Themes The Dream Of the Red Chamber


The novel is normally called Hung Lou Meng or Hóng Lóu Mèng , literally Red chamber dream. Red tower or red chamber is an idiom for the sheltered chambers where the daughters of wealthy families lived. It also refers to a dream in Chapter 5 that Baoyu has, set in a "red chamber", where the fates of many of the characters are foreshadowed. Chamber is sometimes translated as "mansion" because of the scale of the Chinese word but mansion is thought to neglect the flavour of the word "chamber" and it is a mistranslation according to Zhou Ruchang.

The name of the main family, Jia is a homophone with the Chinese character jia meaning false, fake, fictitious or sham. Another family in the book has the surname Zhen a homophone for the word real their son is also named Baoyu his name sounds the same as real Baoyu while the hero's is false Baoyu. Thus, Cao Xueqin suggests that the novel's family is both a realistic reflection and a fictional or "dream" version of his own family.

The novel includes depictions of many aspects of traditional Chinese culture, including traditional Chinese medicine, cuisine, tea culture, proverbs, Chinese mythology, Buddhism, filial piety, opera, music, painting, classic literature and the Four Books, landscaping and horticulture, kites, matchmaking and courtship, and so on. Among these, the novel is particularly notable for its grand use of poetry in the first 80 chapters written by Cao.

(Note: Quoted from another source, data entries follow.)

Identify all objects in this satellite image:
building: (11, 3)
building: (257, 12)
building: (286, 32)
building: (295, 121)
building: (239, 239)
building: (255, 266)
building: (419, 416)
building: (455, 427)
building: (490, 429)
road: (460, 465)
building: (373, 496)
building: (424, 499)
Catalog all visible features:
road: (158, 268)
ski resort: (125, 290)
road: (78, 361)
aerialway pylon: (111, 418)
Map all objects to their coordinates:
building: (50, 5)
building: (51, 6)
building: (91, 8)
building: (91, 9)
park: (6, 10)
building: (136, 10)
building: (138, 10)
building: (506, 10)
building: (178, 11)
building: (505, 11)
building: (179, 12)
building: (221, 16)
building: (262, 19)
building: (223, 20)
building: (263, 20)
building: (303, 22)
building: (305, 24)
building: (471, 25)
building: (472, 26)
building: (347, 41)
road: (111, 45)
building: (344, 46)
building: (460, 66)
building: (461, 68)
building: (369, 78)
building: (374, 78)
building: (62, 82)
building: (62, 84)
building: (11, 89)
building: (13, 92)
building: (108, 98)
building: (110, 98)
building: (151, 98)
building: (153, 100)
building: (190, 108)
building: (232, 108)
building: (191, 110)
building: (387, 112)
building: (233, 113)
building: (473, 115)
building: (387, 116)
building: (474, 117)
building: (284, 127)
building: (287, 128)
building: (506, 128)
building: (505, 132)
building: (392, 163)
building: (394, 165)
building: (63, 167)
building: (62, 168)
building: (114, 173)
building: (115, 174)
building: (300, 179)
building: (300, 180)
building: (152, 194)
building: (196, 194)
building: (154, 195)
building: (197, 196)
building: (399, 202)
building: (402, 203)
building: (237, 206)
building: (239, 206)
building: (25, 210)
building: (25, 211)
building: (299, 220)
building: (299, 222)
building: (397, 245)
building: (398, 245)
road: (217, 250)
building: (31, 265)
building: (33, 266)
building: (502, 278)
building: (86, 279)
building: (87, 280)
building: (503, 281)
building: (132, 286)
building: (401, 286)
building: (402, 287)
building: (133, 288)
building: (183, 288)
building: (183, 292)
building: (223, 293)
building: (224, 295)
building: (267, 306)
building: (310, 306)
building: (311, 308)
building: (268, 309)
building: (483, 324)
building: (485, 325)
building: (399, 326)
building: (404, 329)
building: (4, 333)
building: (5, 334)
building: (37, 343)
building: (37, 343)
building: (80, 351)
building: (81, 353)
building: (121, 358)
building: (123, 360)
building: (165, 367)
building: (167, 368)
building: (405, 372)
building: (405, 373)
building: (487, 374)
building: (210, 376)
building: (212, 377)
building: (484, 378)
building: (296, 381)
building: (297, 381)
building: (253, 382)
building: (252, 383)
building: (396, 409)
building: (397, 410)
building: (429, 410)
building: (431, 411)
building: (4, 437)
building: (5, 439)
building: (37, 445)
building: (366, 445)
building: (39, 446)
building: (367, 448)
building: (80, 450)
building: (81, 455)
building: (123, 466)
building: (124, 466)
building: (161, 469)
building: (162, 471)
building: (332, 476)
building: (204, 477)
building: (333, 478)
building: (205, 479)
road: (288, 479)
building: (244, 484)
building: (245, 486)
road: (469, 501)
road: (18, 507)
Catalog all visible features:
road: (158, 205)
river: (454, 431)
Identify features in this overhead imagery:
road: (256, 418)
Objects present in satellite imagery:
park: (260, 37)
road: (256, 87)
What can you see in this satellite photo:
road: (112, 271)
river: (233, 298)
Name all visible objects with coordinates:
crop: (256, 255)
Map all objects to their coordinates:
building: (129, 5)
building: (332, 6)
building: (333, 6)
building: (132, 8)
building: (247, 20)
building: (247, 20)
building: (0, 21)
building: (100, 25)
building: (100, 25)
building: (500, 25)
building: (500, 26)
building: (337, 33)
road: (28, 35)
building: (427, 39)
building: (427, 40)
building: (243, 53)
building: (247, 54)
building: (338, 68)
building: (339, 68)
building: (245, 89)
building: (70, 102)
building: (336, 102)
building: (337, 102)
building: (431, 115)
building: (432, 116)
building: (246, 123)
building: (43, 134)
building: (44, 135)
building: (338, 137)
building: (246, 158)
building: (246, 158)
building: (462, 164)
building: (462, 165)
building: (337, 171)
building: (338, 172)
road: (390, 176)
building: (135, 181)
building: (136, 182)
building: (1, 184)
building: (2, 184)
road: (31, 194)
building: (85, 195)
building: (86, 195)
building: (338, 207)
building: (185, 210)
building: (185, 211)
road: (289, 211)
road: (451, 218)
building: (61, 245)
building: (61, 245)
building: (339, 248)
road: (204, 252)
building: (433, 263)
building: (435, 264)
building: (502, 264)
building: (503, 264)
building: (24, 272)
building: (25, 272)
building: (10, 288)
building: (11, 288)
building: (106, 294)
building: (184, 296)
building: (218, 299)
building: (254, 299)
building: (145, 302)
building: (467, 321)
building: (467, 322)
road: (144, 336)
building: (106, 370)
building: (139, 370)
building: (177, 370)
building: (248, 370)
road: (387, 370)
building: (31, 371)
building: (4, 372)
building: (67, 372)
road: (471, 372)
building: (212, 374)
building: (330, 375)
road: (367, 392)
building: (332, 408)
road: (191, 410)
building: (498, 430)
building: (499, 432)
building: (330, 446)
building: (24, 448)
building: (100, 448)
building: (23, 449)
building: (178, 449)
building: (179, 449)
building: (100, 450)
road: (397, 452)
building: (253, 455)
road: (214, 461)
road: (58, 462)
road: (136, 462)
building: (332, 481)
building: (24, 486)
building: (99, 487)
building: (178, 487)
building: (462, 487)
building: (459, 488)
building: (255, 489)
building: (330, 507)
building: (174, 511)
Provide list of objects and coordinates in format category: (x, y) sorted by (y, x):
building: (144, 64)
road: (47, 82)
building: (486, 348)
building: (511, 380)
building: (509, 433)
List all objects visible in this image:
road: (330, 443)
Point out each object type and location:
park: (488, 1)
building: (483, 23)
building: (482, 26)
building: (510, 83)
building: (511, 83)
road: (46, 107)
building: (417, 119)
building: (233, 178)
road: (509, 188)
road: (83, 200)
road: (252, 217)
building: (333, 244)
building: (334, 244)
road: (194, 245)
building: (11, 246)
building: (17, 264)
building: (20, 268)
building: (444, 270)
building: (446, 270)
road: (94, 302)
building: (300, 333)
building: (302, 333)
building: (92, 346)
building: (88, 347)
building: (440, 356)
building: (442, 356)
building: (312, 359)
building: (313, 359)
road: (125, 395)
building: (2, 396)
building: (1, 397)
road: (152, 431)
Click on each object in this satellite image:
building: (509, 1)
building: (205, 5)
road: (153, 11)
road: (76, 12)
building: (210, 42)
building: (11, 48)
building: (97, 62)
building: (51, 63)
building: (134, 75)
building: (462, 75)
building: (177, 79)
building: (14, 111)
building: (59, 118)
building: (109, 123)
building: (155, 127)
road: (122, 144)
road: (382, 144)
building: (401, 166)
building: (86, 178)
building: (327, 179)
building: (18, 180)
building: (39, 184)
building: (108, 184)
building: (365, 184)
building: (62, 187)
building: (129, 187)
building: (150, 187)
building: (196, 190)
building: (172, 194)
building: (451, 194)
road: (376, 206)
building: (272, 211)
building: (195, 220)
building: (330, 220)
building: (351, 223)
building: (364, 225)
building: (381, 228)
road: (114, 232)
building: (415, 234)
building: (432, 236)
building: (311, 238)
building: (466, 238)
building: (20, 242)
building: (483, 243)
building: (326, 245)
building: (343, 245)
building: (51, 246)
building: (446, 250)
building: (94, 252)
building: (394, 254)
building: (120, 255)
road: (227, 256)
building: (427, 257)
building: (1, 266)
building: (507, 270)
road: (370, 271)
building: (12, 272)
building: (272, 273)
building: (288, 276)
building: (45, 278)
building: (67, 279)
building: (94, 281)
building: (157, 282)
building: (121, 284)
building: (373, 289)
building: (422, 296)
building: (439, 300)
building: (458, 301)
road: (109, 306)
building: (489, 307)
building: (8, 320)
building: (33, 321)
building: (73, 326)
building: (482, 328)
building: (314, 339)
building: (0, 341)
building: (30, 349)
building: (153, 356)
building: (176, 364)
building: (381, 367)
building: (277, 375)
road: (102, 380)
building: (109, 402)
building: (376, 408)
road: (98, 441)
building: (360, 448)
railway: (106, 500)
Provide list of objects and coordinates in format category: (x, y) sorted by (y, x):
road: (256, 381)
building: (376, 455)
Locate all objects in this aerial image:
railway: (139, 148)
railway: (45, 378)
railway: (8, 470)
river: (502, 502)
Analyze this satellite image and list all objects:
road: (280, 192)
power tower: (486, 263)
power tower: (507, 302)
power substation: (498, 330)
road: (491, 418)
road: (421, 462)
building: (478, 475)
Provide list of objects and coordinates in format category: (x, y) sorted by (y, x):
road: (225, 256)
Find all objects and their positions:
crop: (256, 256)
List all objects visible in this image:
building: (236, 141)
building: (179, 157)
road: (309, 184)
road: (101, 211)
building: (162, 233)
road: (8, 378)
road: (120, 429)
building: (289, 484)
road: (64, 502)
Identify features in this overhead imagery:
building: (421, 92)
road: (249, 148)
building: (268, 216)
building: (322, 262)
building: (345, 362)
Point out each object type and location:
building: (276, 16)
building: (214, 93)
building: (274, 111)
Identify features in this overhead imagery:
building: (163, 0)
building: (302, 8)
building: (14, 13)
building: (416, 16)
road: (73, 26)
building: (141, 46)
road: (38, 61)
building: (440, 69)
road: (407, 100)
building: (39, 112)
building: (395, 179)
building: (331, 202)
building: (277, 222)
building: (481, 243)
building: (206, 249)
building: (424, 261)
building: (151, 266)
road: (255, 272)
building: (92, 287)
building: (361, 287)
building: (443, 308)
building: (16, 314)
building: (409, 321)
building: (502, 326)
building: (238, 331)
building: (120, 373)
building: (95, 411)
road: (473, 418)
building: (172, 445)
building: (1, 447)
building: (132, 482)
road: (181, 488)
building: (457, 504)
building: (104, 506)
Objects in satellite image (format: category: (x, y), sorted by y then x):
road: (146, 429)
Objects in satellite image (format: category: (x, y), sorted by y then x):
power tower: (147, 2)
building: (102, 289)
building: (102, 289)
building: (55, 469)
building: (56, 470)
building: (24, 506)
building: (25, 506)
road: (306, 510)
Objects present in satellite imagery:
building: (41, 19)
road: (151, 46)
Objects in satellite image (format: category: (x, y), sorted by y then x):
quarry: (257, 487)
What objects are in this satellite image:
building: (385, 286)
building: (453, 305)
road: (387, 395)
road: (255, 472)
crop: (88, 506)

A number of foreign objects of Western origin appear in the novel. These include a wall clock and glass screen (Chapter 6), watches (Chapter 14), a Wester-style painting (Chapter 41), an ornate snuff box bearing "unica" snuff (Chapter 52), a toy ship (Chapter 57), wine (Chapter 60),, the Russian peacock feather snow cape, and perhaps the dressing mirror of Chapter 17. Many of these objects are found in Baoyu's chambers. In Chapter 16, Wang Xifeng gives the reader a clue to the source of some of these items.

She tells Nannie Zhao explains, "At that time my grandfather was in charge of all foreign tribute and the embassies going up to Court. Whenever any foreigners arrived, it was always my family that put them up. All the goods brought by the foreign ships to several seaports passed through our hands. The Wang family had dealt in foreign trade, and the closely related Jia clan may have received some of these items as a result.